▸ **How to complete this task**: Print the records below exactly, and do not carry over any picture.

*** Task inputs ***

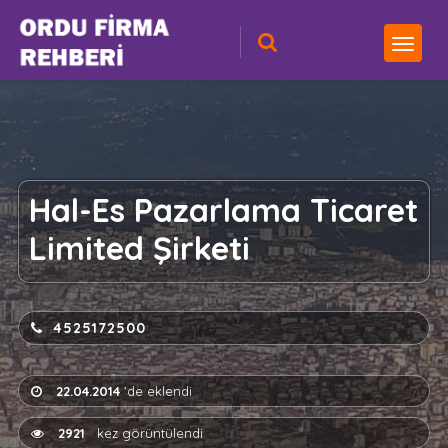
Hal-Es Pazarlama Ticaret
Limited Şirketi
4525172500
22.04.2014
'de eklendi
2921
kez görüntülendi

*** End of Task inputs ***

▸ **Response to the exercise**:
Hal-Es Pazarlama Ticaret
Limited Şirketi
4525172500
22.04.2014
'de eklendi
2921
kez görüntülendi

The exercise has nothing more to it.